Python itself is notoriously slow for heavy computations. The interpreter adds overhead, and loops kill performance. That’s why scientific programming in Python always starts with NumPy and SciPy, which wrap C and Fortran under the hood. But even then, scaling to large matrices multiplication (as it happens in multichannel audio) is a challenge.

Already used solutions (and their limitations)

Over the years, developers have tried different hacks to speed up Python:

Vectorization with NumPy – great, but requires reshaping your code.
Cython – lets you drop into C, but you need to rewrite parts of your program.
Numba – JIT compilation is cool, but not everything is parallelizable, and libraries like SciPy aren’t fully supported.

All of these approaches share one problem: you must refactor your code in sometimes not so elegant ways, and you’re still limited by CPU-based execution (actually numba supports also a simple @cuda.jit decorator to run code on an NVIDIA GPU, but even there you often need to add types as in cython and know about cuda kernels).

PyTorch to the rescue

This is where PyTorch comes in. Originally built for AI, PyTorch provides:

Tensors that work like NumPy arrays, but with GPU acceleration.
An object-oriented API, more structured than SciPy’s MATLAB-inspired procedural style.
Direct integration with AI models—any function you write, if you extend the class nn.Module, can be dropped into a neural network.

In our paper, we introduce TorchFX, a new library built on top of PyTorch, designed specifically for audio DSP. With TorchFX, you can:

Apply digital filters and many DSP effects using GPU acceleration.
Work naturally with multichannel audio.
Build filter chains with an intuitive pipe operator (|), making code both clean and fast (similarly to what happens in langchain).

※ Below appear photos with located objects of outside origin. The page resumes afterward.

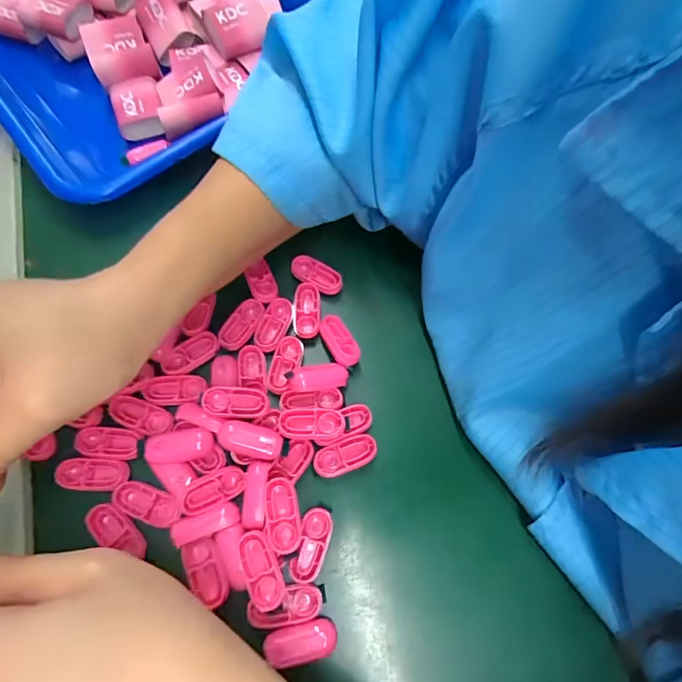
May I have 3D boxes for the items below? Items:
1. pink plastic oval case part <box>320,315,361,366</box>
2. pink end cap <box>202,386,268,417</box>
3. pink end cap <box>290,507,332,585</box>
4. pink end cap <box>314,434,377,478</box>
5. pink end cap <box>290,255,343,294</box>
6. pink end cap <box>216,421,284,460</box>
[{"bbox_3d":[-0.001,-0.001,0.258,0.016,0.008,0.034,-27,72,-13],"label":"pink plastic oval case part"},{"bbox_3d":[-0.056,0.033,0.237,0.033,0.009,0.015,1,68,-3],"label":"pink end cap"},{"bbox_3d":[-0.014,0.100,0.221,0.015,0.006,0.033,14,68,3],"label":"pink end cap"},{"bbox_3d":[0.002,0.060,0.236,0.034,0.004,0.016,-18,70,-10],"label":"pink end cap"},{"bbox_3d":[-0.015,-0.041,0.279,0.034,0.005,0.016,27,69,8],"label":"pink end cap"},{"bbox_3d":[-0.047,0.051,0.231,0.033,0.009,0.016,12,68,2],"label":"pink end cap"}]

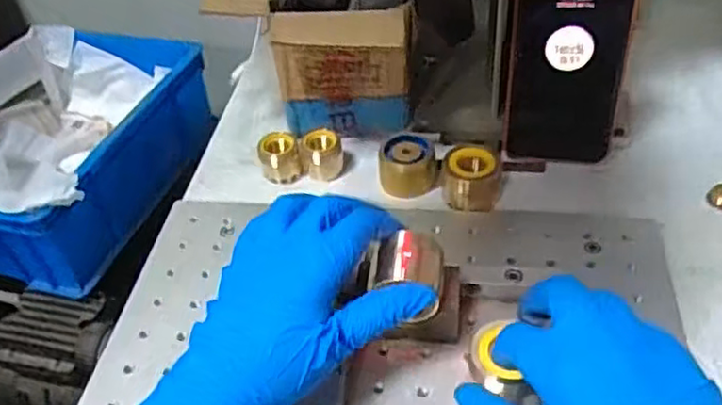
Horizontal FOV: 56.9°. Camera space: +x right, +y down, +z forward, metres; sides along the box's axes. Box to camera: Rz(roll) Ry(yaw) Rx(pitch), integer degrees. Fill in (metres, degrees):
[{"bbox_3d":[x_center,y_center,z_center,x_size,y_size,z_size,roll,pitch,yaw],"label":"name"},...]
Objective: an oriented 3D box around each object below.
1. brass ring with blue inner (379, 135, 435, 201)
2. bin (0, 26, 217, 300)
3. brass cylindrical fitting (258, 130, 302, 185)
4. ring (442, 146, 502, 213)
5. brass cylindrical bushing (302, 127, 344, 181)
[{"bbox_3d":[0.034,-0.027,0.488,0.040,0.030,0.035,-4,43,3],"label":"brass ring with blue inner"},{"bbox_3d":[-0.363,-0.069,0.803,0.280,0.143,0.332,9,45,16],"label":"bin"},{"bbox_3d":[-0.062,-0.034,0.514,0.029,0.034,0.024,-9,43,-2],"label":"brass cylindrical fitting"},{"bbox_3d":[0.079,-0.017,0.470,0.037,0.033,0.031,11,46,18],"label":"ring"},{"bbox_3d":[-0.029,-0.037,0.513,0.029,0.032,0.025,-11,43,-4],"label":"brass cylindrical bushing"}]

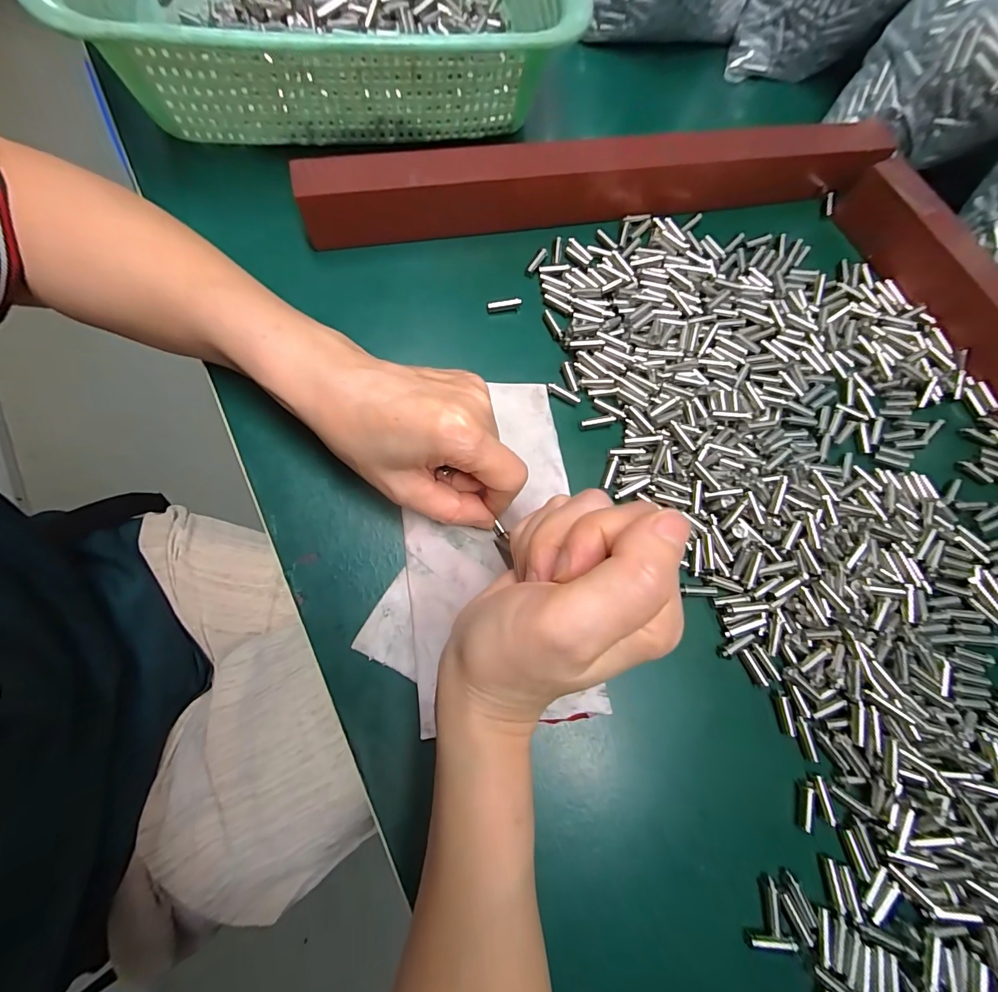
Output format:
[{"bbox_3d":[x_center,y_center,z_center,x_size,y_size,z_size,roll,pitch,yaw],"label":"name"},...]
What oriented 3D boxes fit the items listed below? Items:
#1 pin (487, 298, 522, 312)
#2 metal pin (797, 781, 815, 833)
[{"bbox_3d":[0.003,-0.120,0.272,0.022,0.006,0.005,-14,77,-8],"label":"pin"},{"bbox_3d":[0.147,0.147,0.205,0.006,0.006,0.020,17,75,0],"label":"metal pin"}]

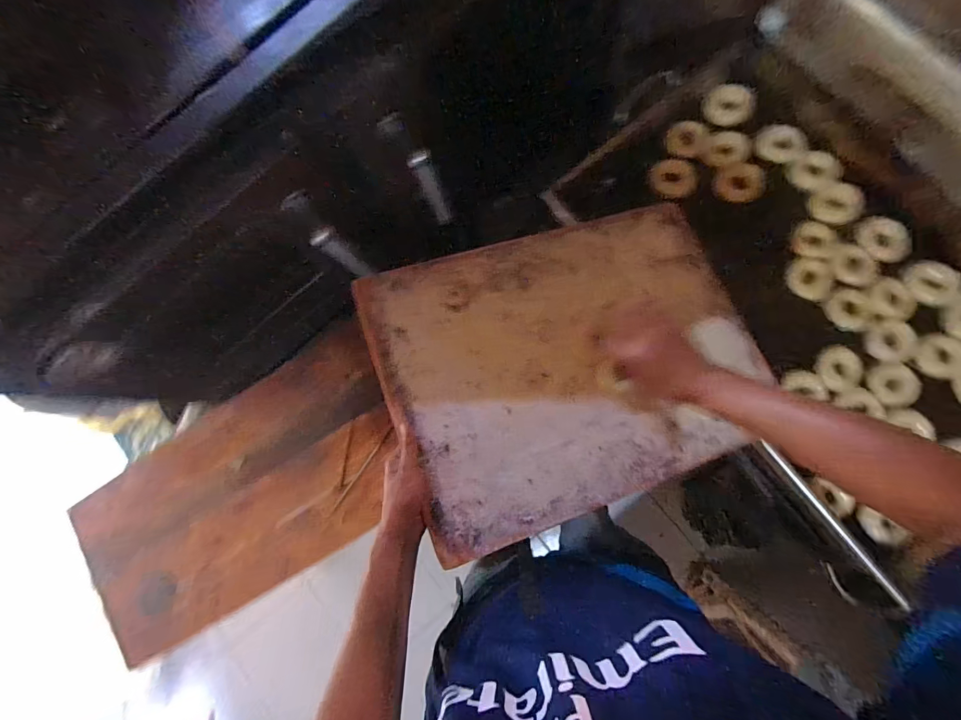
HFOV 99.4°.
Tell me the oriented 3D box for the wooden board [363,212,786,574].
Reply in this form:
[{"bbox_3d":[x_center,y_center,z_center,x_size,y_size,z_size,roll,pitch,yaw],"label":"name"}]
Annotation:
[{"bbox_3d":[0.149,-0.010,0.628,0.571,0.027,0.425,-18,76,-11],"label":"wooden board"}]

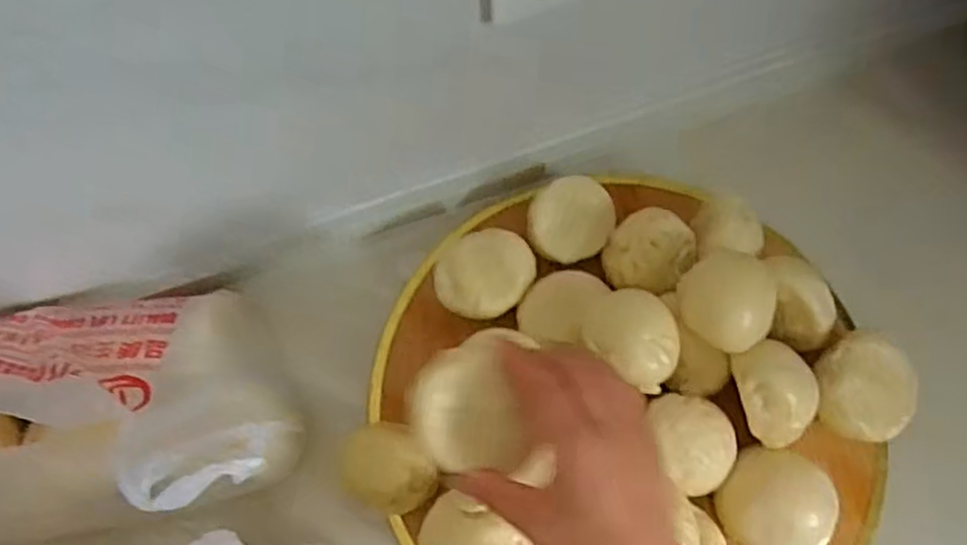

And the performance? In our benchmarks, TorchFX crushed SciPy when dealing with multi-channel or long-duration signals. While SciPy slows down linearly with more channels, TorchFX (especially on GPU) keeps execution times almost flat—even for huge datasets.

Conclusions

Python’s slowness has always been the elephant in the room for scientific computing. While solutions like Numba and Cython help, they demand compromises. Our proposal is simple: if you’re starting from NumPy and SciPy, switch to PyTorch.

With TorchFX, we show how this shift can significantly speed up scientific Python for audio DSP:

Cleaner, object-oriented code
Built-in AI compatibility
GPU acceleration out of the box

The result? Your code will run blazingly fast.

TorchFX is open-source and available here: https://github.com/matteospanio/torchfx

Top comments (1)

Paige Herman • Aug 29

Great write-up—PyTorch fits DSP well. Fun fact: cuFFT (used by torch.fft on CUDA) supports batched FFTs, so you can transform thousands of channels in one call with O(N log N) per channel and minimal launch overhead.